** Supplied data **
══════════
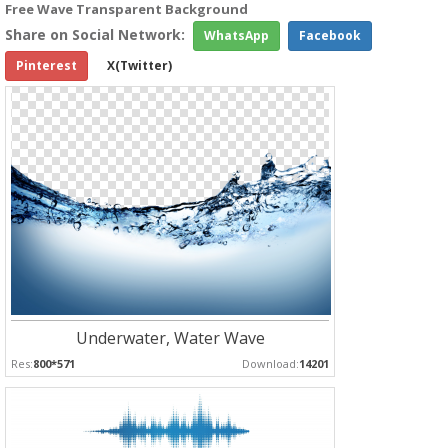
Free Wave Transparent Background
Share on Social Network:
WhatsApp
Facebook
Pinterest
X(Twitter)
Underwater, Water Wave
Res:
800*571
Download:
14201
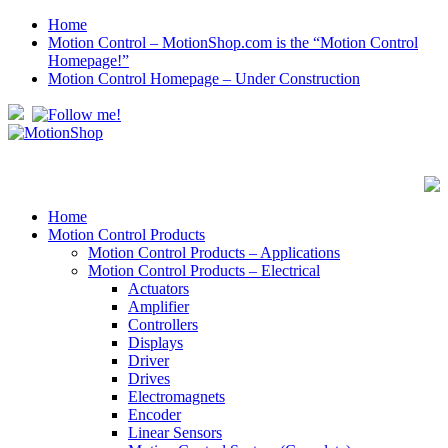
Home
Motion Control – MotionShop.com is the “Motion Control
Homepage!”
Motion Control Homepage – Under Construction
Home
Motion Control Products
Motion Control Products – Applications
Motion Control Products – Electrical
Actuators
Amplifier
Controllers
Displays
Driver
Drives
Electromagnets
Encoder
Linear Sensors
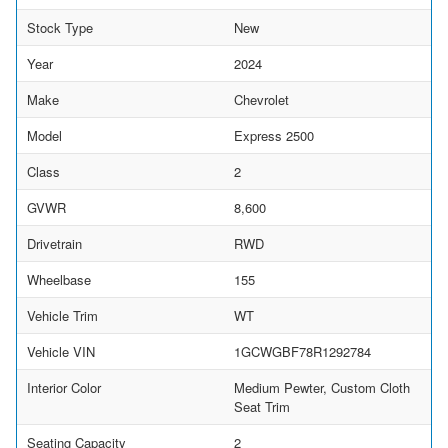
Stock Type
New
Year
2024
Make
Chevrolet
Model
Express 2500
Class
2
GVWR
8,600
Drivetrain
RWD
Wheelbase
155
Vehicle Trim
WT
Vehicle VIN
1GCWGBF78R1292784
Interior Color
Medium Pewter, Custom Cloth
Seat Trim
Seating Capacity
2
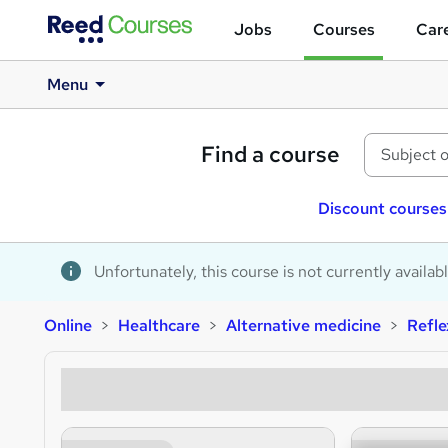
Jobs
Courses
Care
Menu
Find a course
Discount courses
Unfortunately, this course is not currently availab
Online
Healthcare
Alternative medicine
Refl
══════════
** What this task involves **
How many lines of the material contain the word "Wave", with case counting? Give only the number.

** Exercise answer **
2